• **Exercise input**:

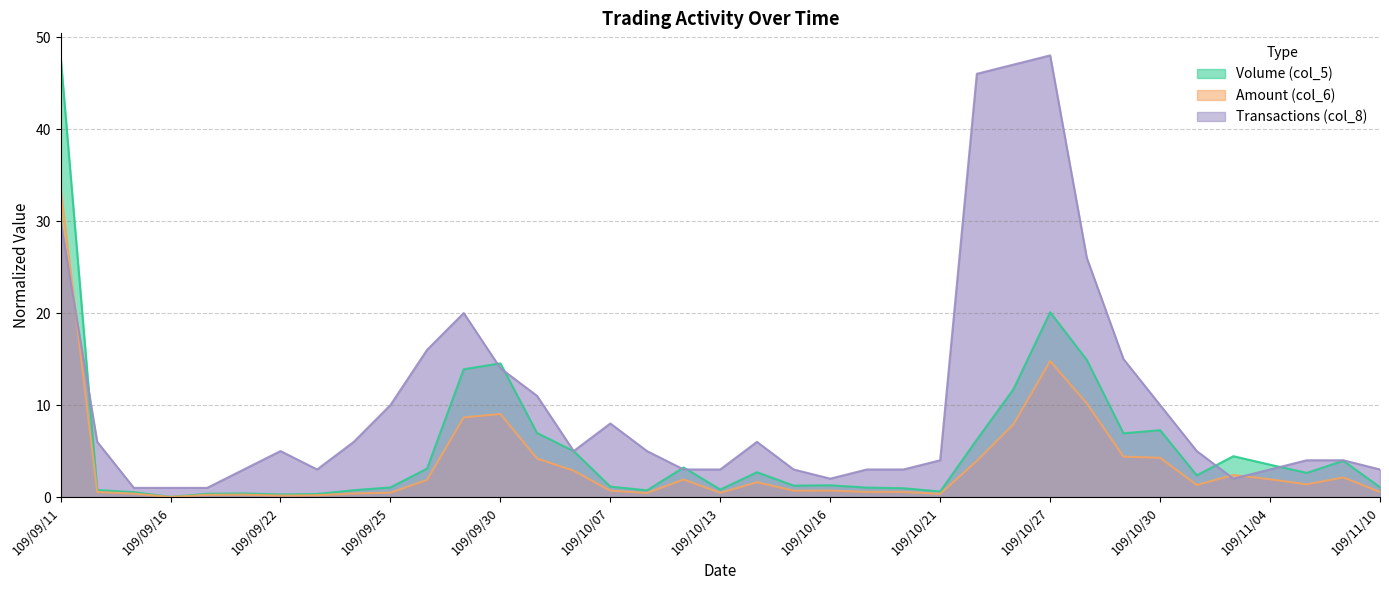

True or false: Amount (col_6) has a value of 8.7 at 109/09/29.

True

==

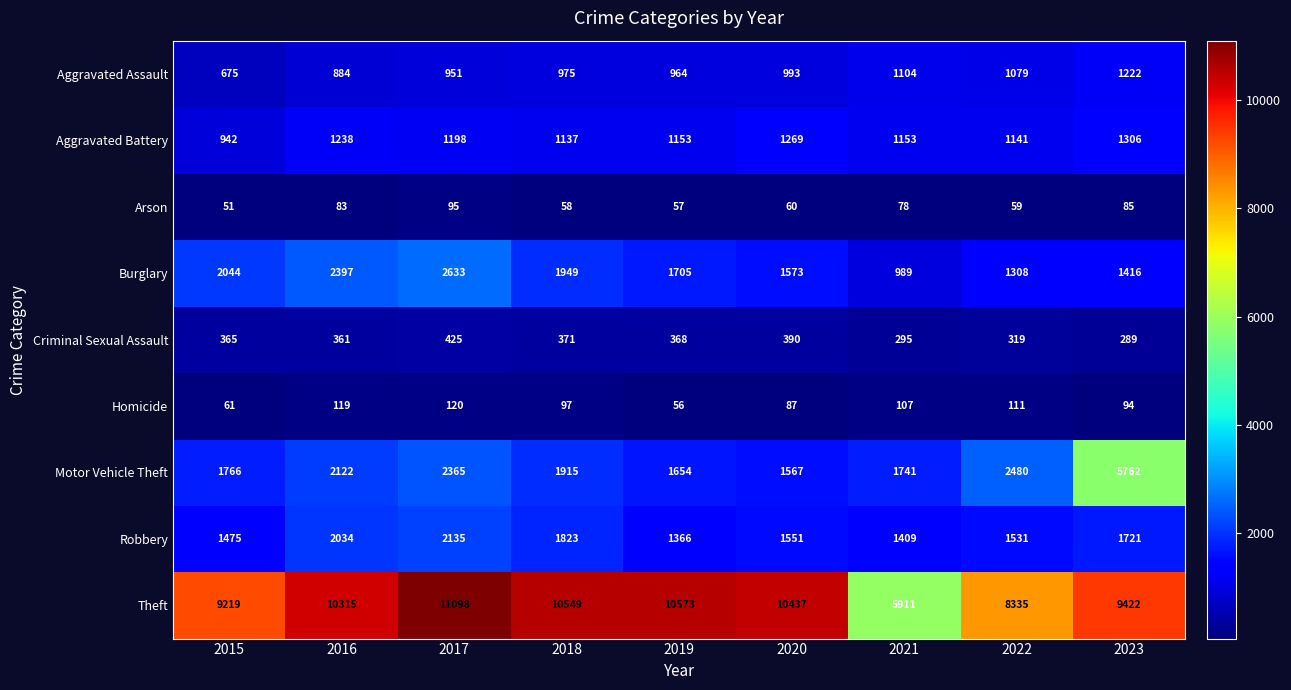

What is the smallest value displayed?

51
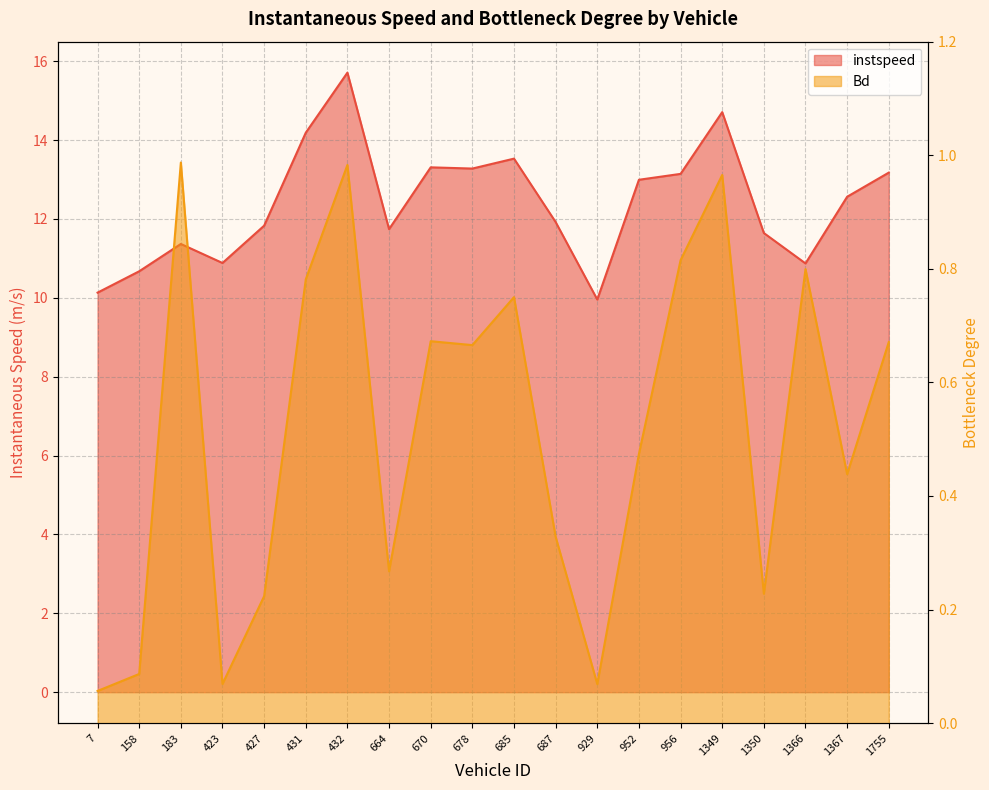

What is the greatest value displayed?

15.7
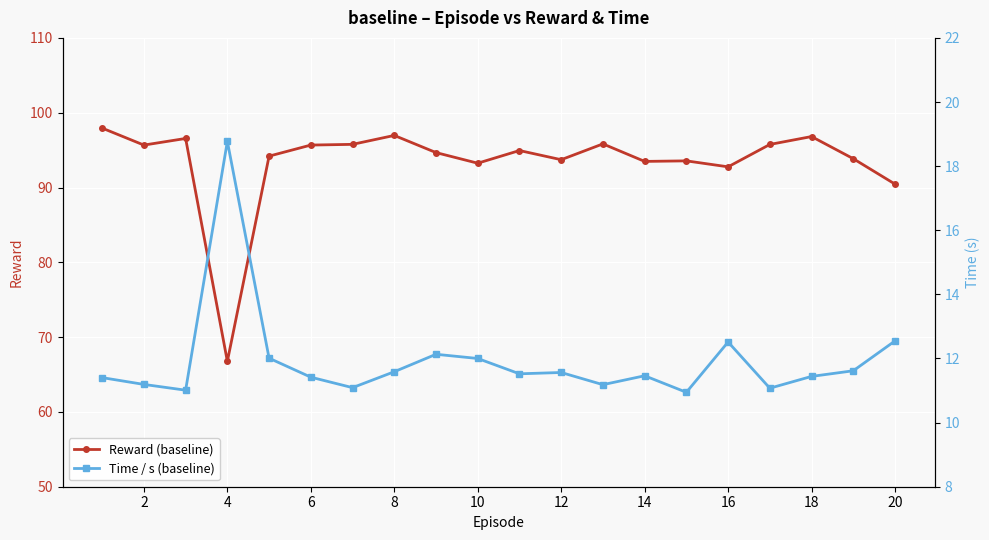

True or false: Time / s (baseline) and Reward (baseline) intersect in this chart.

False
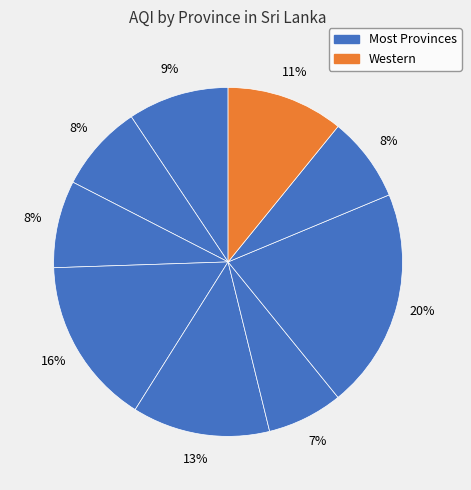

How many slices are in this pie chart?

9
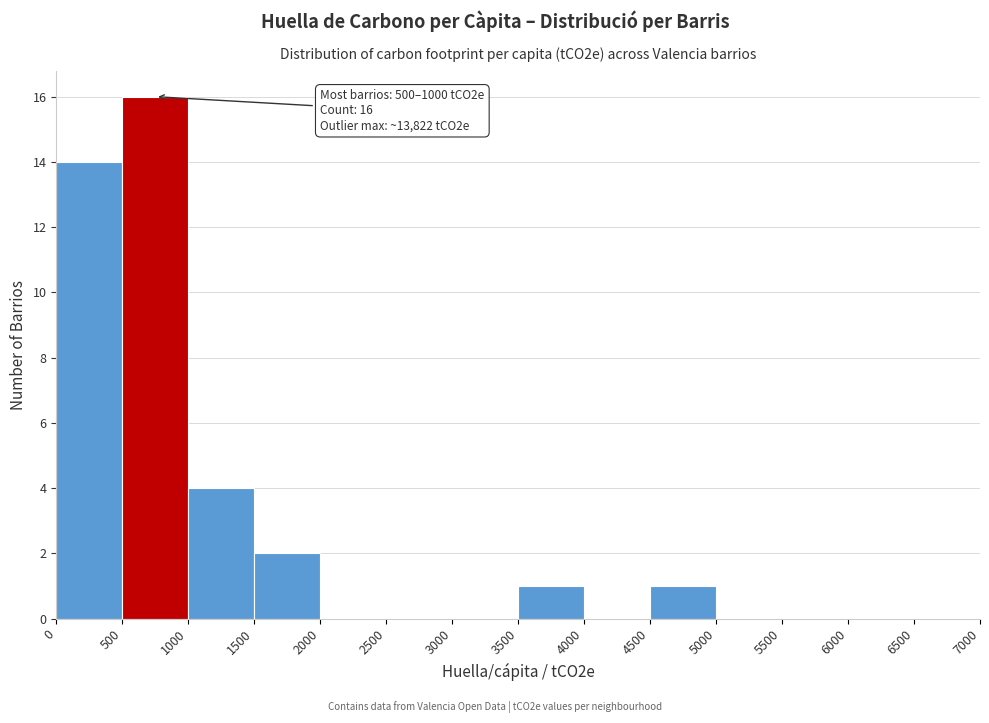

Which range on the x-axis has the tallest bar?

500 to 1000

* * *

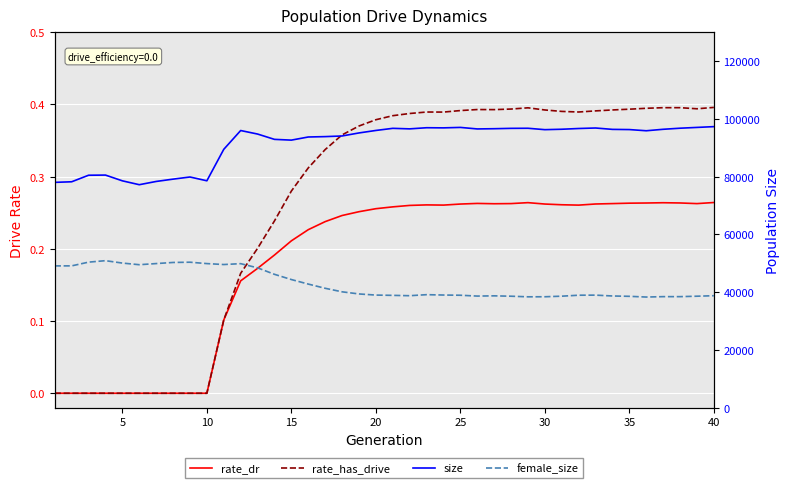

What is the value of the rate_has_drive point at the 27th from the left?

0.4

• **Exercise description**: Report each line from the items above that includes the word "chart", copying the line in full.

• **Solution**:
True or false: Time / s (baseline) and Reward (baseline) intersect in this chart.
How many slices are in this pie chart?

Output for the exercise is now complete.